Tetapi orang-orang di sekitarnya hanya menikmati saja, tidak berani
ikut menjadi pelita yang bernyala. Karena menjadi pelita berarti terbakar, panas,
dan sakit. Semua hanya ingin berdiri di sekitar cahaya untuk menikmati sinar
dan kehangatannya belaka.
Ada cahaya lain yang bercahaya, yang mampu dinikmati dan dirasakan
oleh orang-orang sekitar. Yaitu cahaya cinta. Mungkin cahaya ini tidak bisa
dilihat, tapi bisa dirasakan. Kalau cahaya pelita hanya bisa dilihat di dalam
gelap, cahaya cinta bisa dilihat di dalam terang.

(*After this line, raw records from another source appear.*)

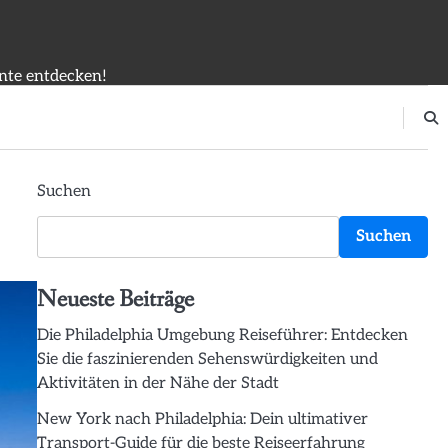
onte entdecken!
Suchen
Suchen
Neueste Beiträge
Die Philadelphia Umgebung Reiseführer: Entdecken
Sie die faszinierenden Sehenswürdigkeiten und
Aktivitäten in der Nähe der Stadt
New York nach Philadelphia: Dein ultimativer
Transport-Guide für die beste Reiseerfahrung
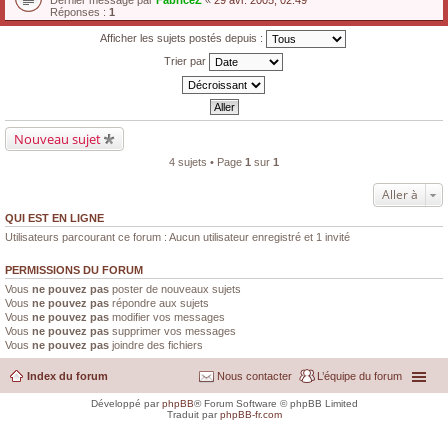
Dernier message par
FabriceZ
«
29 avr. 2005, 02:49
Réponses :
1
Afficher les sujets postés depuis :
Trier par
Nouveau sujet
4 sujets • Page
1
sur
1
Aller à
QUI EST EN LIGNE
Utilisateurs parcourant ce forum : Aucun utilisateur enregistré et 1 invité
PERMISSIONS DU FORUM
Vous
ne pouvez pas
poster de nouveaux sujets
Vous
ne pouvez pas
répondre aux sujets
Vous
ne pouvez pas
modifier vos messages
Vous
ne pouvez pas
supprimer vos messages
Vous
ne pouvez pas
joindre des fichiers
Index du forum
Nous contacter
L’équipe du forum
Développé par
phpBB
® Forum Software © phpBB Limited
Traduit par
phpBB-fr.com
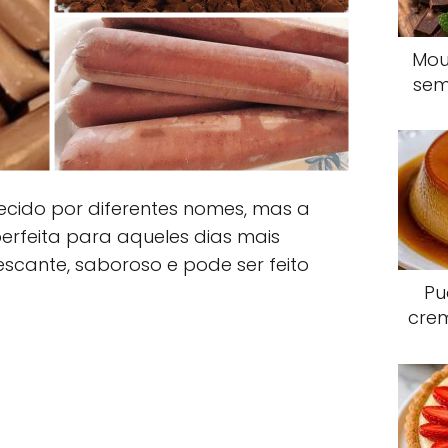
Mou
sem
ecido por diferentes nomes, mas a
erfeita para aqueles dias mais
escante, saboroso e pode ser feito
Pu
crem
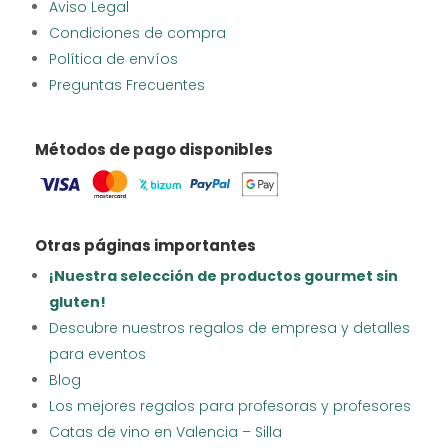
Aviso Legal
Condiciones de compra
Política de envíos
Preguntas Frecuentes
Métodos de pago disponibles
Otras páginas importantes
¡Nuestra selección de productos gourmet sin
gluten!
Descubre nuestros regalos de empresa y detalles
para eventos
Blog
Los mejores regalos para profesoras y profesores
Catas de vino en Valencia – Silla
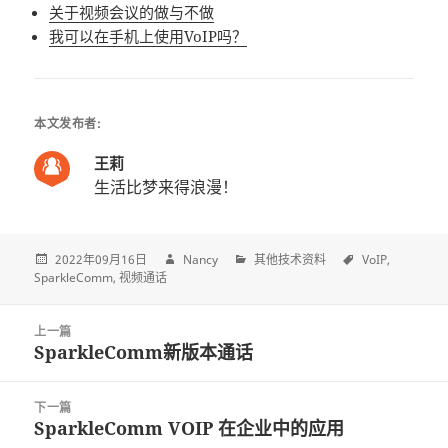
关于视频会议的做与不做
我可以在手机上使用VoIP吗？
本文发布者:
王莉
生活比梦来得浪漫！
2022年09月16日
Nancy
其他技术资料
VoIP
SparkleComm
视频通话
Post
上一篇
navigation
SparkleComm新版本通话
上
一
篇
下一篇
文
SparkleComm VOIP 在企业中的应用
下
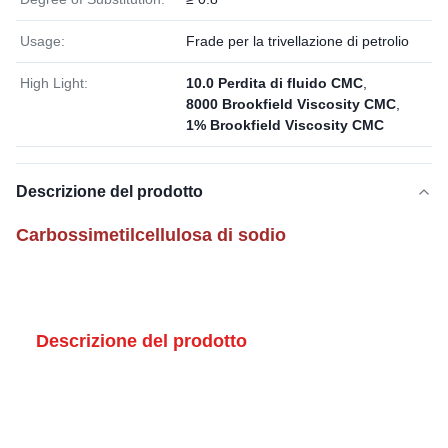
Usage:
Frade per la trivellazione di petrolio
High Light:
10.0 Perdita di fluido CMC
,
8000 Brookfield Viscosity CMC
,
1% Brookfield Viscosity CMC
Descrizione del prodotto
Carbossimetilcellulosa di sodio
Descrizione del prodotto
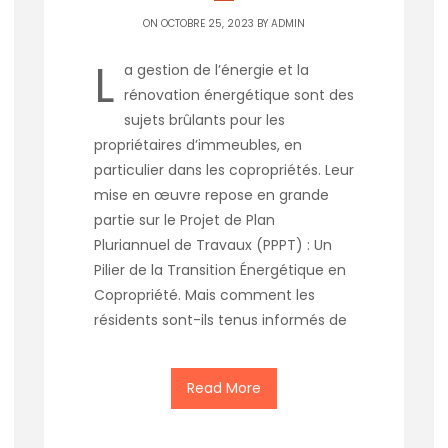
ON OCTOBRE 25, 2023 BY
ADMIN
L
a gestion de l’énergie et la
rénovation énergétique sont des
sujets brûlants pour les
propriétaires d’immeubles, en
particulier dans les copropriétés. Leur
mise en œuvre repose en grande
partie sur le Projet de Plan
Pluriannuel de Travaux (PPPT) : Un
Pilier de la Transition Énergétique en
Copropriété. Mais comment les
résidents sont-ils tenus informés de
Read More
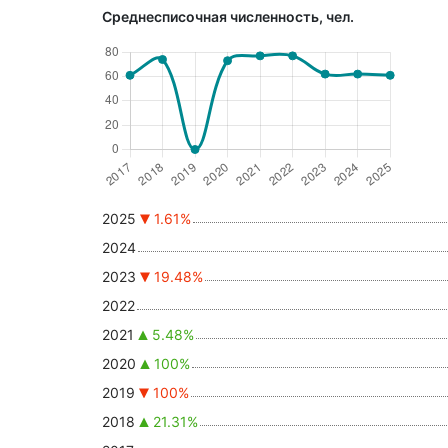
Среднесписочная численность, чел.
2025
1.61%
2024
2023
19.48%
2022
2021
5.48%
2020
100%
2019
100%
2018
21.31%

Tidak percaya?
Perhatikanlah wajah orang-orang yang sedang jatuh cinta, yang sedang
diliputi api cinta asmara, wajahnya akan berseri-seri seolah memancarkan sinar lampu petromaks.
Kita bisa merasakan ‘panasnya’ dan pesonanya.
Itu juga yang hendak dikatakan oleh Yesus. Hidup Yohanes itu
diliputi cinta yang begitu besar kepada Tuhan. Dia adalah seorang utusan yang berusaha
sekuat tenaga menjalankan semua amanah tersebut. Sinar yang memancar dari dirinya bersumber dari cinta yang dia terima dari Allah.
Itu pula yang yang dikerjakan oleh Yesus. Cinta yang mendasari
semuanya. Cinta Allah Bapa kepada manusia yang berdosa. Maka Allah mengirim
Yesus ke dunia, untuk menyelamatkan manusia. Karena Cinta Yesus yang begitu
besar kepada Bapa-Nya, memampukan Dia melakukan semuanya sampai wafat. Semuanya karena cinta.
Membicarakan cinta ini, saya menjadi agak mengkeret. Rasanya gimana, gitu. Karena kemudian
akan ada yang bertanya, “bagaimana dengan cintamu?” Apakah sudah cukup menyala hingga
menghangatkan orang-orang di sekelilingmu? Apakah pelita hatimu sudah
berkedap-kedip sehingga mampu memberi penerangan di kegelapan malam? Sehingga membantu orang berjalan di setapak yang tepat?
Dan saya tidak berani menjawabnya. Karena setelah saya raba-raba,
kok masih anyep-anyep saja. Bahkan kedap-kedipnya juga belum terlihat cemerlang. ya memang aneh, di mana-mana itu tidak ada kedap-kedip yang cemerlang. Sepertinya
saya harus mencari dahan kering dulu untuk membakar dan menyalakan cinta ini, agar
memercik, menyala, menerangi dan memberi kehangatan.